たまたま無料公開日で、それは良かったんですが、来場者が多かったためにメガスターの上映が午前中で予約がいっぱいになってしまって見られませんでした。まあいいや、今日の目的は「地下展」だし。…と気を取り直して「地下展」へ。

miraikan3.jpg地下への扉、足元のマンホール。
展示は共同溝や地下鉄といった身近な「地下」から、洞窟、鉱脈、地下生物達の世界を経て、地球のコアへ到達します。
会場のレイアウトそのものが洞窟のようになっていて、その中をうろうろと彷徨いながら地球の深部へと導かれていくのです。ミクロからマクロまで、「地下」というキーワード一つでこれほどの広がりのあるものを見られるとは思いませんでした。てっきり共同溝とかがメインなのかと思っていたのです。(それはそれで見たくはありますが。)

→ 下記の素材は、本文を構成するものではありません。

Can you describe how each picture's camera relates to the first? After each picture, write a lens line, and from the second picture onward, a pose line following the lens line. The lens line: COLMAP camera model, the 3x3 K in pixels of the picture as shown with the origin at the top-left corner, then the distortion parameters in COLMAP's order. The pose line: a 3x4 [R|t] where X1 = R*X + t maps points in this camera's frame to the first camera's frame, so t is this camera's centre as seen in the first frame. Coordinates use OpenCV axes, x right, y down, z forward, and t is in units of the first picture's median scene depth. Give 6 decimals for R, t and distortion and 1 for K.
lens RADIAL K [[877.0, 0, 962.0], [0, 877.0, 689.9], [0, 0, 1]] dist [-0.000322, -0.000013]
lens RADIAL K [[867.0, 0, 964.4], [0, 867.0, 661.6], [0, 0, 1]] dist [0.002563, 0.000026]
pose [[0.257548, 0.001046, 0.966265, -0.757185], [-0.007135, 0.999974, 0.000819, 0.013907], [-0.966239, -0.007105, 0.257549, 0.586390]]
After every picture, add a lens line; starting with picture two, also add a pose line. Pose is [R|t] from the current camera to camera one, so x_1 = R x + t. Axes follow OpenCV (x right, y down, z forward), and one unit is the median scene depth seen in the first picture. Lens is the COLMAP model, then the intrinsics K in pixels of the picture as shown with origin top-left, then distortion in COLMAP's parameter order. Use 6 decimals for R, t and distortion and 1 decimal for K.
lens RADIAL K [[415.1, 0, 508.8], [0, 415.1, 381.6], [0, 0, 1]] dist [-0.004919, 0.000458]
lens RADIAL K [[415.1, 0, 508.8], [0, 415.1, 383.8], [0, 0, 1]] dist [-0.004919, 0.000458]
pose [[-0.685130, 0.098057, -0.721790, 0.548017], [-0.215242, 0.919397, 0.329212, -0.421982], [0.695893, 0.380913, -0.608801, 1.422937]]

空を見上げるのもいいですが、たまには自分の足元に広がる世界に想いをはせるのもいいかもしれません。(でも地球内部のことをつきつめていくと、宇宙がどうなっているかというところに繋がっていくから結局同じことなんでしょうけれど。)
miraikan1.jpgこちらはレストランの「地下展」限定メニューの地球型メンチカツ(笑。丸いメンチカツが地球で、ゆで卵がおそらく月でしょう。とすると周りの黒いソースは宇宙空間か。地球の中にはマントル(赤ピーマンのチーズフォンデュ)が入っていたり、宇宙空間にはちゃんと星がちりばめられていたりと必要期待以上に凝ったメニューでした。味はまあ…普通のメンチカツです(笑。

メガスターより見たかった国立天文台の「4D2U」は見ましたよ!立体の銀河系!立体の超銀河団!立体の銀河の大規模構造…(血圧急上昇中)!!上映後に「4D2U」の操作体験もありました。自分の手で宇宙の果てまで行けます。立体で!